Food
Seasonal Salmon
While salmon is an age-old favourite among Australians, Libby Travers implores us to take a newer, more sustainable approach to our salmon choices this year.
I’m going to start with something a little shocking – Australian salmon is not actually the pink-fleshed fish you will find in supermarkets and on sushi trains. Perhaps even more shocking, Australian salmon is not actually a salmon at all. Instead, it’s related to the Australian herring (which is, believe it or not, another red herring – known as tommy ruff, it is not a herring either).
This small family of fish, so-named by European settlers perhaps pining for familiar fish from the waters of the northern hemisphere, makes up the Arripis family, consisting of only four species, all native to Australian and New Zealand waters.
Unfortunately, unlike their blushing counterpart, Australian salmon have not been particularly popular with the Australian consumer and historically much of the catch has been used for pet food and bait (for example, in the western Rock Lobster fishery). This is a shame, as being abundantly available in both the southern eastern and western waters of Oz, they are considered to be sustainable in all their catch areas.
Lyndey Milan's BBQ salmon skewers with crunchy slaw; Roast salmon with salsa verde, kipflers and asparagus
This is not the case with their namesake. The harrowing tales of Atlantic salmon being farmed in the (previously) pristine waters surrounding Tasmania have been in the news of late. The clue is in the word Atlantic. Those who know their geography, will know that the Atlantic Ocean is far, far away.
In Richard Flanagan’s book Toxic, he doesn’t simply name Atlantic salmon as the battery hen of the sea (although their gigantic floating feedlots would make that comparison very apt), instead “these majestic animals are perhaps better described as the battery eagle or the battery lion of the sea.” That alone is enough to give pause, but Flanagan’s story is much more complex than that.
The beneficiary of an impressive marketing campaign in the 1970s and 80s, this wild creature, with its high natural levels of Omega 3, burst onto our culinary scene. It was a time when much of the fresh produce found elsewhere around the world was still unavailable on our shores. Fish farming was new technology (as indeed was much factory farming) and the ramifications largely unknown. Those ramifications, as described in Flanagan’s book, are wider reaching than just the impact on these noble animals.
Lyndey Milan's Poached salmon, pea and potato salad; Salmon tartare with sesame wafers
And this is where things get seriously shocking. In order to maintain their populations in the vertical prisons that can be up to 20m in depth (“more than a million living fish packed into swirling vortexes of filth”), they are fed a combination of wild fish (the ratio of wild fish required is greater than salmon flesh produced, not to mention the wasteful by-catch), supplemented with soy products (many of the problems with deforestation around the globe are caused by an insatiable appetite for soy feed for industrially produced animals), plus antibiotics to maintain herd health (all the while leaching much of the excess – estimated to be up to 75 percent of the antibiotics they are given – via excrement into surrounding waters), and to rub salt into the many wounds, the fish are finally dyed, to give them the ‘palatable’ pink colour caused in nature by their diet of small shellfish.

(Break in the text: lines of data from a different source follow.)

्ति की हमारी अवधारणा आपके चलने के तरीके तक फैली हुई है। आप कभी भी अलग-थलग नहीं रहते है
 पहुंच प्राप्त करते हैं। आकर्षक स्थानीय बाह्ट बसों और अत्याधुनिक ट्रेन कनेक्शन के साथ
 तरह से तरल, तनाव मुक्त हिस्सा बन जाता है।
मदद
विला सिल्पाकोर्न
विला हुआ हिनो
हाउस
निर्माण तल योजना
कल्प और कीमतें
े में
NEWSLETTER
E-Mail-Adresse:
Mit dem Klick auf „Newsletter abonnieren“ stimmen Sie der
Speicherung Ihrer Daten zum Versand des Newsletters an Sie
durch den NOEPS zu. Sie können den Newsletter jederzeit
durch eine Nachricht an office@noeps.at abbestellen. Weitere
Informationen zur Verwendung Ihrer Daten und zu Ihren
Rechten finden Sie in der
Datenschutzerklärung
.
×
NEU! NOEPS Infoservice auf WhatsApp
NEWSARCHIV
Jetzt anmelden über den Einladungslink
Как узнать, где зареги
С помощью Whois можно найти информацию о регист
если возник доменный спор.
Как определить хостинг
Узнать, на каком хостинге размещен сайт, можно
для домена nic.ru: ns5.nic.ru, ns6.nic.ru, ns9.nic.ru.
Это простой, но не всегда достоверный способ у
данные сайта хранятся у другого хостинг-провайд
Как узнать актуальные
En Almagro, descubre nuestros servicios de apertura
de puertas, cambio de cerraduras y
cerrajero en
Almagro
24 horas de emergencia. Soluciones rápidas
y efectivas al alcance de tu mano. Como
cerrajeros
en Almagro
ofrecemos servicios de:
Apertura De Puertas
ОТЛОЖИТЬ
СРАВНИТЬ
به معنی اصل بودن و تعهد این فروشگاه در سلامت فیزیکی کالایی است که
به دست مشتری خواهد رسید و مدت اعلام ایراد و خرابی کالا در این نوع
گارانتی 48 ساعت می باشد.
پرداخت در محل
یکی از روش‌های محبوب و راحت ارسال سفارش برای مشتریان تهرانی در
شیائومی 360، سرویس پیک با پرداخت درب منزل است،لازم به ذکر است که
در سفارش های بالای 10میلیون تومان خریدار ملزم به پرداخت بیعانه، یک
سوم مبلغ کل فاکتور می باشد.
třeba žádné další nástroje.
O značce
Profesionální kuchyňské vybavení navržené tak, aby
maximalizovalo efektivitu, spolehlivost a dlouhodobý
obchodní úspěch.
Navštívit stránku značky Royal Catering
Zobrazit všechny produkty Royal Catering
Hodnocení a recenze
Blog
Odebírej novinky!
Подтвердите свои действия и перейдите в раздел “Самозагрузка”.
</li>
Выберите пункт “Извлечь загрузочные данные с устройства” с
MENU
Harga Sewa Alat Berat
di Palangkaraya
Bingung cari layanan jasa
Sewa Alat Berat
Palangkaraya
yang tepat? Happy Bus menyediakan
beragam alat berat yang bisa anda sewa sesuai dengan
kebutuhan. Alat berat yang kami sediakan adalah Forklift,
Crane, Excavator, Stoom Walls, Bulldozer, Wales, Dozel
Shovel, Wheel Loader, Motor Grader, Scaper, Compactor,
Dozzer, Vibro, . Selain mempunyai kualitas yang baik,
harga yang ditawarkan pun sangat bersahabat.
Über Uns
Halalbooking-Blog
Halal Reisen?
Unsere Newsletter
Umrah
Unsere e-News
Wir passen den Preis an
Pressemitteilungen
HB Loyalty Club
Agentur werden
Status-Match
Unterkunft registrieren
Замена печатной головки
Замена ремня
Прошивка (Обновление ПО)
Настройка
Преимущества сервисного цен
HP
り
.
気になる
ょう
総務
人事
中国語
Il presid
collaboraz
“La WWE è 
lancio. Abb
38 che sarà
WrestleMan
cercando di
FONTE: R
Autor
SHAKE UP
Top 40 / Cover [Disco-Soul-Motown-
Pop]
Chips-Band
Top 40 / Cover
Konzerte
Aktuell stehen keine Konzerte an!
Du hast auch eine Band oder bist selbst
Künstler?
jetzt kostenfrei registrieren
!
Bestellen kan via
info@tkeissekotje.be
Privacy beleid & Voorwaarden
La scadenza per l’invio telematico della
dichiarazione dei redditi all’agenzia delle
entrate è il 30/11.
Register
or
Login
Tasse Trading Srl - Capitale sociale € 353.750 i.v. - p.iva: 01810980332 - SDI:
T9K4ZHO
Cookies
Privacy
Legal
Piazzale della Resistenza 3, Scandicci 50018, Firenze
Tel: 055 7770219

If we are what we eat, we are also what we eat, eats. The very reason we turned to salmon in the first place no longer exists – they are but a shadow of their wild, majestic selves. Atlantic salmon from Australia is a hard no from me.
Select and store
If it must be fresh salmon, the best option is the King (or Chinook) Salmon produced in New Zealand. While it, too, is farmed, it is held accountable to different regulations. There are no antibiotics, growth hormones or vaccines allowed in New Zealand fish farms (which begs the question why they are in our fisheries). Across the many certifications that exist, the King Salmon of New Zealand is found on the green list, and is in fact considered best in class (for farmed fish) acround the globe.
We can only hope for this focus for our industry in the years to come. It is reasonable to think, following Flanagan’s explosive revelations and the preceding Four Corners story, these producers will start cleaning up their act. And in the meantime, there’s always Australian ‘salmon’!
Salmon loves
Swimming in the wild. Let’s leave Atlantic salmon alone, leave the businesses to rectify their behaviour, and save salmon consumption for the moments you can buy the good stuff from NZ or Canada or Norway (food miles aside – agh, environmental considerations are so complicated!). Perhaps, better still, for when you’re on holidays in one of those wonderful places. As Champagne can only be produced in France, perhaps we should leave Atlantic salmon to the Atlantic. Not convinced? Read the book.